Javier Rioyo
Subía sin prisas, cosa no tan habitual, hacia casa. Subía en compañía de mis pensamientos, en compañía de mis fantasmas mentales. Tenía la imaginación llena de apariciones, algo que se parecía a un cruce de caras, retratos y autorretratos de algunos de los más grandes pintores del siglo de Picasso.
Las máscaras y sus espejos es una doble exposición que se reparte en el Museo Thyssen y en la sala de Caja Madrid en la plaza de las Descalzas. Estos días es Madrid la capital europea de la pintura y de la escultura. Y eso que todavía no estamos en ARCO. Las posibilidades son tantas que dan ganas de no ir a ninguna parte. Sensación de desbordamiento. Voy poco a poco, otro día hablaré de la impresión del reencuentro con Tintoretto y de las puertas de Cristina Iglesias en el Prado.
Hoy me tocaba el encuentro con esos rostros que se cruzan en mi memoria. Modigliani, Cezanne, Gris, Picasso, Grosz, Beckman, Otto Dix, Dubuffet, Bacon, Saura, Aurbach, Freud. El encuentro con sus retratos, con sus propias máscaras y las máscaras con las que miran al otro. No hay complacencia. No hay mundo feliz, no están tan contentos, no parecen felices, aunque hay excepciones. Y así quedarán más allá de su paso por la tierra. Una galería de tristes, dolientes, sorprendidos, escépticos, desvalidos o evasivos rostros de humanos, demasiado humanos, de un siglo que se divirtió mucho y que mucho sufrió. Ahí están, son parte de la gran historia de la reciente pintura y también son parte de la pequeña y dolorosa historia de los pintados y los pintores. Son nuestra propia historia en ese realista espejo deformante. Muchos están pintados en contra del parecido. En contra del espejo o mirados en esos espejos que quería Valle Inclán, en esos espejos deformantes que eran capaces de hacernos el más fiel de los retratos. Así me pareció con algunos retratos que no eran nada fieles al espejo pero eran demasiado verdaderos. Tan verdaderos que parecían ser capaces de captar el misterio de ese rostro que una vez fue mirado por el pintor.
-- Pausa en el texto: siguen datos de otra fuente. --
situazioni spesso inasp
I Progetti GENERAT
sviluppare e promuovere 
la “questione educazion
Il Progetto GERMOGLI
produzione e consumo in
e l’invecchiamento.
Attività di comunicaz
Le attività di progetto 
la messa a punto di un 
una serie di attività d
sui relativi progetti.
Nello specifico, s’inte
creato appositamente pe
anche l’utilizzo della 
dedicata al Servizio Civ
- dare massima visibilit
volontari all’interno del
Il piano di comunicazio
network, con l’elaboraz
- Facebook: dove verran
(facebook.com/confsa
Subía lentamente después de haber visto la exposición, tranquilo pero haciéndome preguntas. Esa vieja, funesta manía. Me tropecé con una librería de viejo, una de esas que intento evitar para no caer en la misma tentación de todas las semanas. No me resistí. Encontré algunos libros que ya quiero antes de conocerlos. Algunos de esos que ya te han enamorado por las referencias, por las apariencias, sin conocerlos, sin haber convivido. Bellos viejos libros, hermosos como nínfulas. Entre ellos encontré a un viejo amigo, al querido Edmond Jabés y su libro de las preguntas, en esa hermosa edición que hicieron en Siruela. Lo compré pensando en una amiga, debería regalar una vez más ese libro. Otra vez lo abrí, no para buscar respuestas, sino para seguir buscando preguntas. En una página me encontré este diálogo:
“La esperanza se encuentra en la siguiente página. No cierres el libro.
-He pasado todas las páginas del libro sin topar con la esperanza.
-La esperanza quizá sea el libro.”
Seguiré comprando libros. Con la lotería lo llevo fatal.